━━━ Material provided
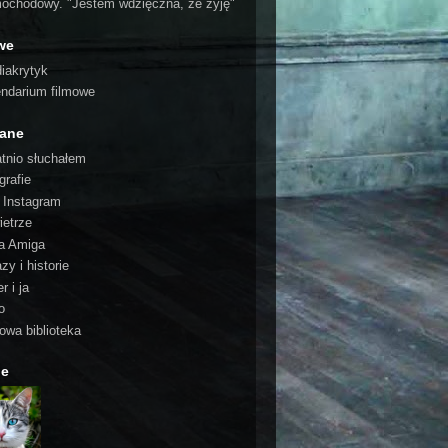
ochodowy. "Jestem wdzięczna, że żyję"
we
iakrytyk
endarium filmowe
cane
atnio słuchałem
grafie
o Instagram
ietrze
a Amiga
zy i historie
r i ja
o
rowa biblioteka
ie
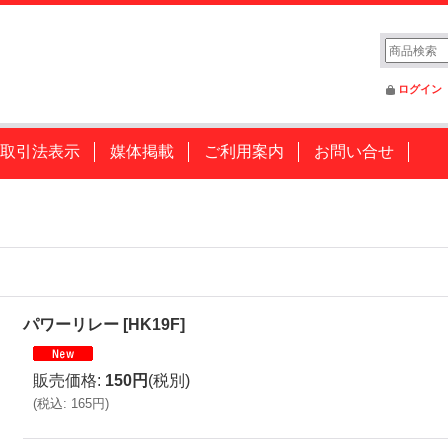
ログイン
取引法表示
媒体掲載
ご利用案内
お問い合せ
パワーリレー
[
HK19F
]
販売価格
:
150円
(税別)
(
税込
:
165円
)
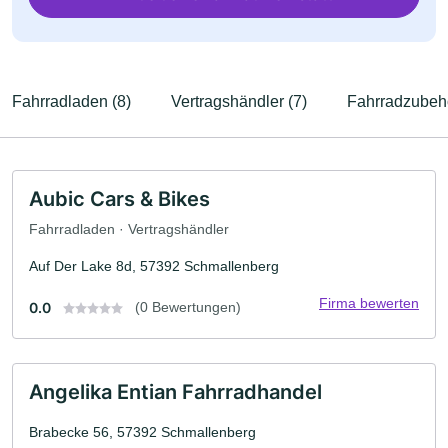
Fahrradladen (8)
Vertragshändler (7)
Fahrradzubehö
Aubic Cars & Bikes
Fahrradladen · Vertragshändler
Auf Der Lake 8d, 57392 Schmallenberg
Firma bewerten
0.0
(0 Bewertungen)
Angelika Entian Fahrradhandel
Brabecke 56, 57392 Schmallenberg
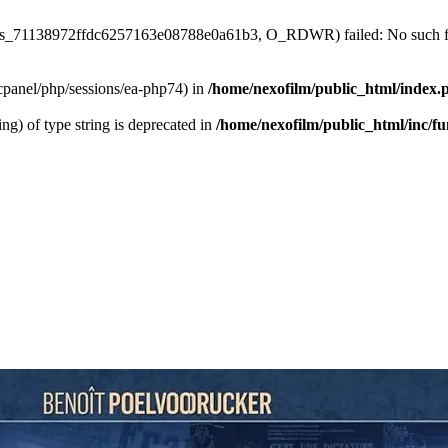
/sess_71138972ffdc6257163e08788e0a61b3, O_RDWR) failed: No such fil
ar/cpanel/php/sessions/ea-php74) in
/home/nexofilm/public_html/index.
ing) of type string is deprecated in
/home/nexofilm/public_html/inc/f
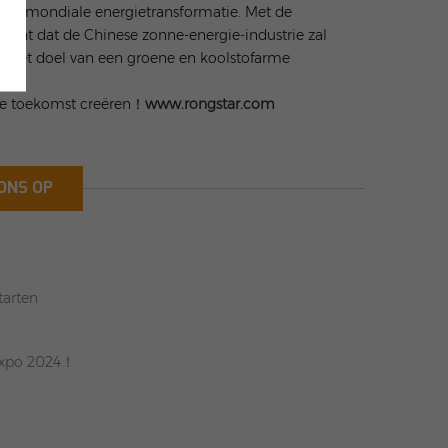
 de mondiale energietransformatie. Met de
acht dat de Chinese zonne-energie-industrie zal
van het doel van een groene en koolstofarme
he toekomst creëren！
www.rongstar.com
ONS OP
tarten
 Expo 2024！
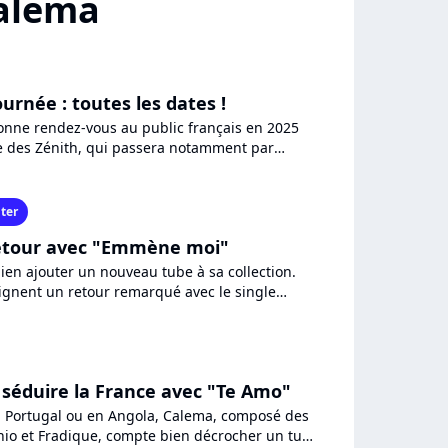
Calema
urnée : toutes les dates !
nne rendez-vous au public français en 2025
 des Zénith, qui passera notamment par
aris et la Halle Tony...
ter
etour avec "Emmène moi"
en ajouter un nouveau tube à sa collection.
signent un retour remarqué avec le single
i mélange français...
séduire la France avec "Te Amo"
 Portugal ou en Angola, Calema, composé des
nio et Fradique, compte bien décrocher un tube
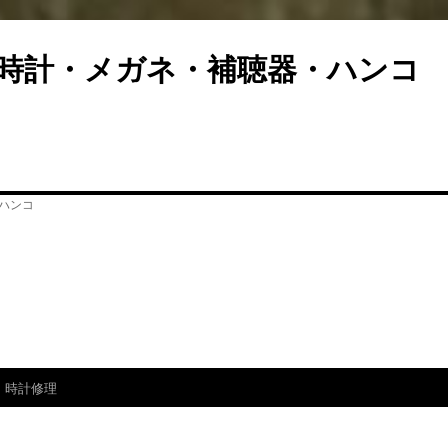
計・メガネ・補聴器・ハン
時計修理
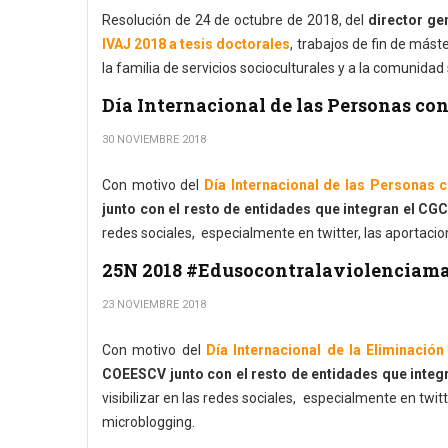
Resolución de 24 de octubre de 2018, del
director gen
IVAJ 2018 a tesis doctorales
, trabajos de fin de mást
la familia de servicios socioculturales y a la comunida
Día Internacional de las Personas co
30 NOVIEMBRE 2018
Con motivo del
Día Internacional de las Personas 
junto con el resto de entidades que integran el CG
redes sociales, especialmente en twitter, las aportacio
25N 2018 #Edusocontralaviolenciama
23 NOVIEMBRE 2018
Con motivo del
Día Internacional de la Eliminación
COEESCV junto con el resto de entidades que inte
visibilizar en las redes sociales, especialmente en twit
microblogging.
━━━━━━
━━━ Material provided
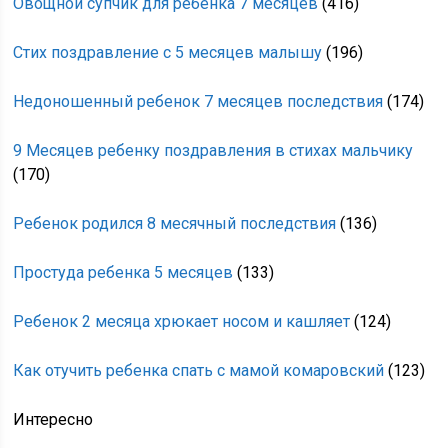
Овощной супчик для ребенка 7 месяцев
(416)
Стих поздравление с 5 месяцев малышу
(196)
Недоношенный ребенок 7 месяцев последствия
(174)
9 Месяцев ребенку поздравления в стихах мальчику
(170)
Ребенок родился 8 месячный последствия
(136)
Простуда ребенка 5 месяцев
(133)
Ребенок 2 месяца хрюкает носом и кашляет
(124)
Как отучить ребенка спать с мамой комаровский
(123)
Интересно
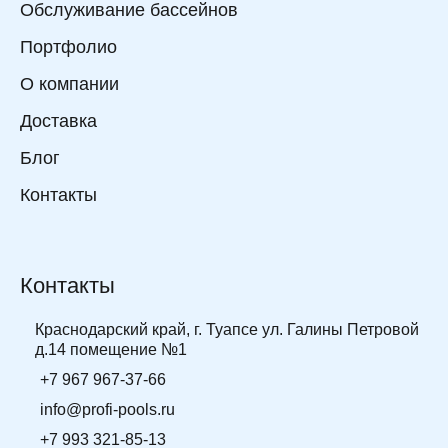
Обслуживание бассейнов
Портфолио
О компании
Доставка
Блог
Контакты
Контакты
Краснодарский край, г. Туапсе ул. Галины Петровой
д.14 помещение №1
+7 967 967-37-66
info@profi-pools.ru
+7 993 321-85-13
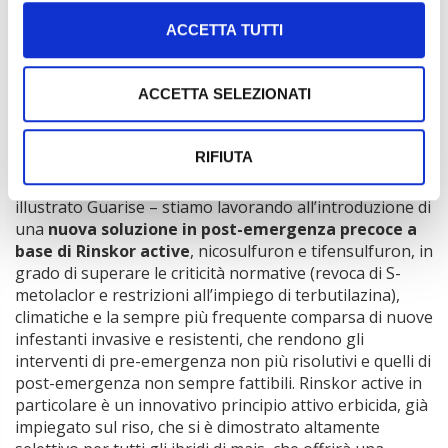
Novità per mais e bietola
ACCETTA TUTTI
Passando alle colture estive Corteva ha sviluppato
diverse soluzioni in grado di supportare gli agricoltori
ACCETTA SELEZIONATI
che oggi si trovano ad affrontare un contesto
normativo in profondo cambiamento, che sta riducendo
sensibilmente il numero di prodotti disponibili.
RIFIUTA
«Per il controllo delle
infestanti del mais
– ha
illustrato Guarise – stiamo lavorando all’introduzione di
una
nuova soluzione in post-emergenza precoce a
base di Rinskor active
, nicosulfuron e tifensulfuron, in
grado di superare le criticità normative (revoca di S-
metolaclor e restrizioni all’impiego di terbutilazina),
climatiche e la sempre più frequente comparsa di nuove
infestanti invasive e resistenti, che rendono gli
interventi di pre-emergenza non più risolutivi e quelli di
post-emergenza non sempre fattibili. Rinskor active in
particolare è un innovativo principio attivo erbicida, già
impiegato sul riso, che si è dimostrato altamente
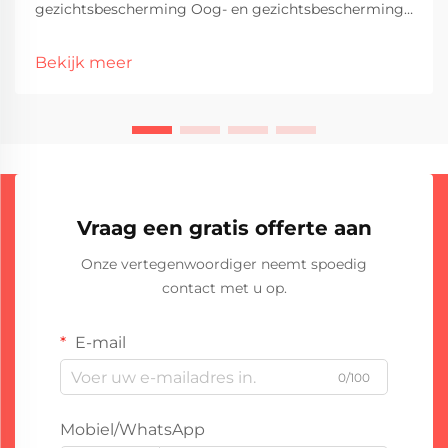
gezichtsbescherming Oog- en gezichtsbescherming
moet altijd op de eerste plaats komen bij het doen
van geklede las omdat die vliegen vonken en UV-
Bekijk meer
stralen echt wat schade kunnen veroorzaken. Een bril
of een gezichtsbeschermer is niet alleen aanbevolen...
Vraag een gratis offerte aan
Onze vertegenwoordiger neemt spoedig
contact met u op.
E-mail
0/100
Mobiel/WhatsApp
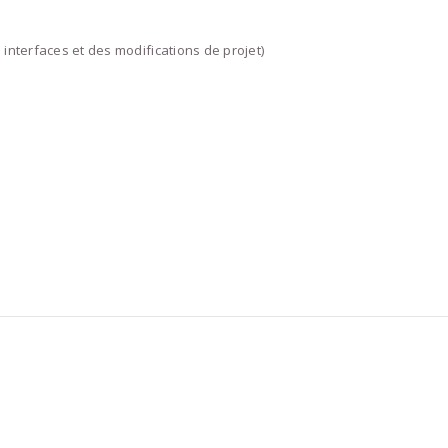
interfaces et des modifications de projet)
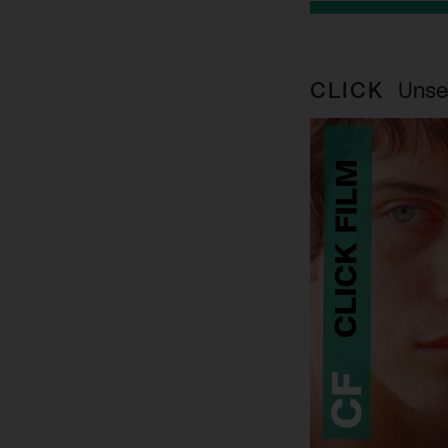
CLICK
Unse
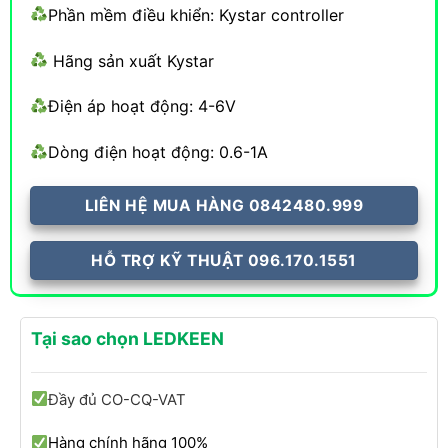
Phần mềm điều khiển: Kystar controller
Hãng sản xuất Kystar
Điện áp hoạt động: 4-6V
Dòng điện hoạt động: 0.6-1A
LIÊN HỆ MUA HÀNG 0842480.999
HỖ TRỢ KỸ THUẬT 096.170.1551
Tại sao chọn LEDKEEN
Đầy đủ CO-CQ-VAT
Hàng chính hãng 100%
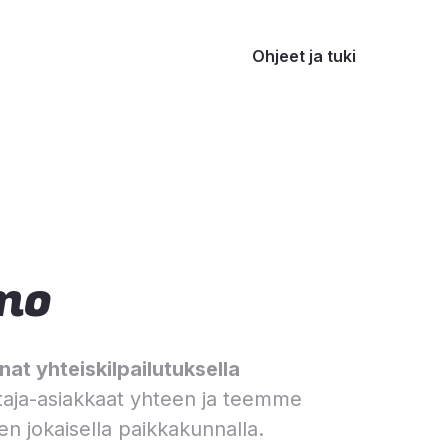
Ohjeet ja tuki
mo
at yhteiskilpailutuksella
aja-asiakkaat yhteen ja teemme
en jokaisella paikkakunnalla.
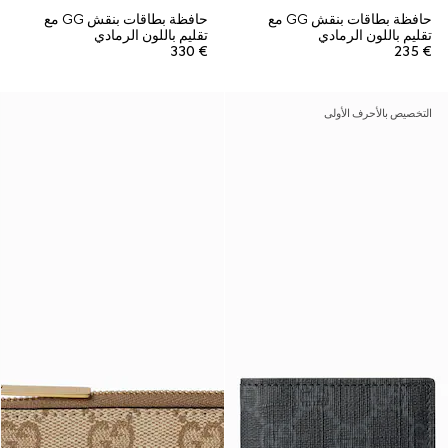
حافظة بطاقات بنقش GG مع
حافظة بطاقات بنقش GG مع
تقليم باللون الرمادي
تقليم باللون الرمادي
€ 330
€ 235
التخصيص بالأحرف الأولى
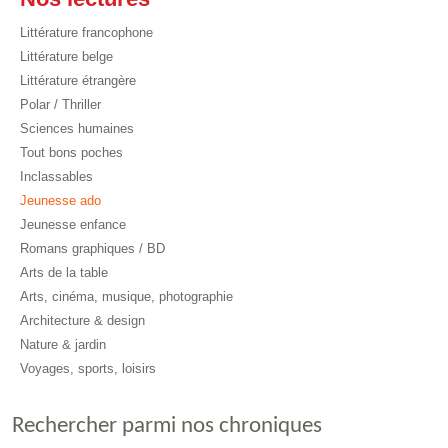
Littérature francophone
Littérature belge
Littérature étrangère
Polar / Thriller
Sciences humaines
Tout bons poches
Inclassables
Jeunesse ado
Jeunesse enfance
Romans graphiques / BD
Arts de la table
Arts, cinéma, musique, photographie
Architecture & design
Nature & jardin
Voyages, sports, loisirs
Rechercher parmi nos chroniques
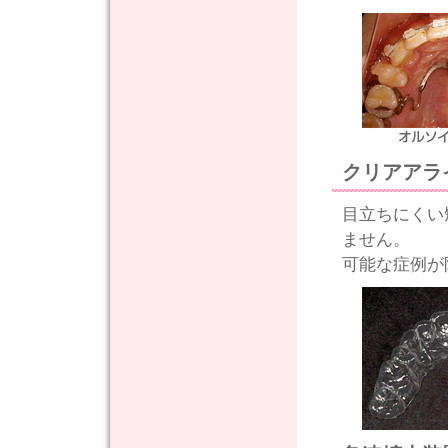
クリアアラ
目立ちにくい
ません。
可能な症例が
━━━━━━
━━━ Material provided
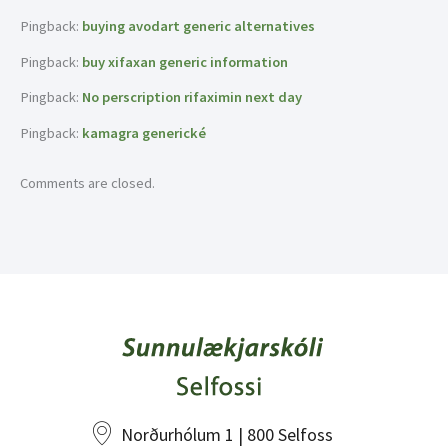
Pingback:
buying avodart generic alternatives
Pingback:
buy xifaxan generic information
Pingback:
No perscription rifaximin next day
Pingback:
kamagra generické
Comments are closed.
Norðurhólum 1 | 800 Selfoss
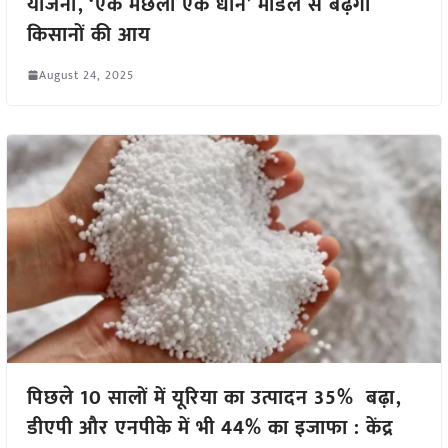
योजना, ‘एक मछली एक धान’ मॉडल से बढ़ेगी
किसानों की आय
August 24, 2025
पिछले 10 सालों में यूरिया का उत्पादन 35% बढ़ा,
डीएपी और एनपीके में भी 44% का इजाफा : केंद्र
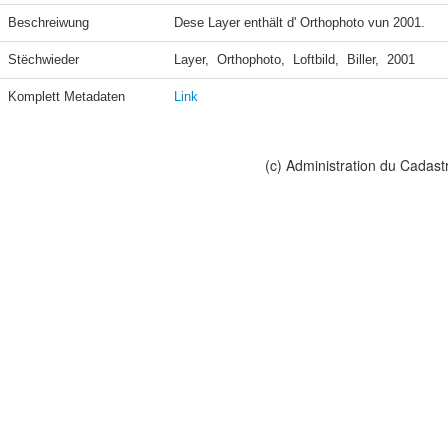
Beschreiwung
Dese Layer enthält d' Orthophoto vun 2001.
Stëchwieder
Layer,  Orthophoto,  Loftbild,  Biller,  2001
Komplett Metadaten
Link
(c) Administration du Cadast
━━━━━━
* _What you have to do_:
Above this task is a listing with pictures in it. Retype only the lines from the one containing "infestanti invasive e" through the one containing "Bekijk meer", both included, and not the pictures.

* _Answer space_:
infestanti invasive e resistenti, che rendono gli
interventi di pre-emergenza non più risolutivi e quelli di
post-emergenza non sempre fattibili. Rinskor active in
particolare è un innovativo principio attivo erbicida, già
impiegato sul riso, che si è dimostrato altamente
gezichtsbescherming Oog- en gezichtsbescherming
moet altijd op de eerste plaats komen bij het doen
van geklede las omdat die vliegen vonken en UV-
Bekijk meer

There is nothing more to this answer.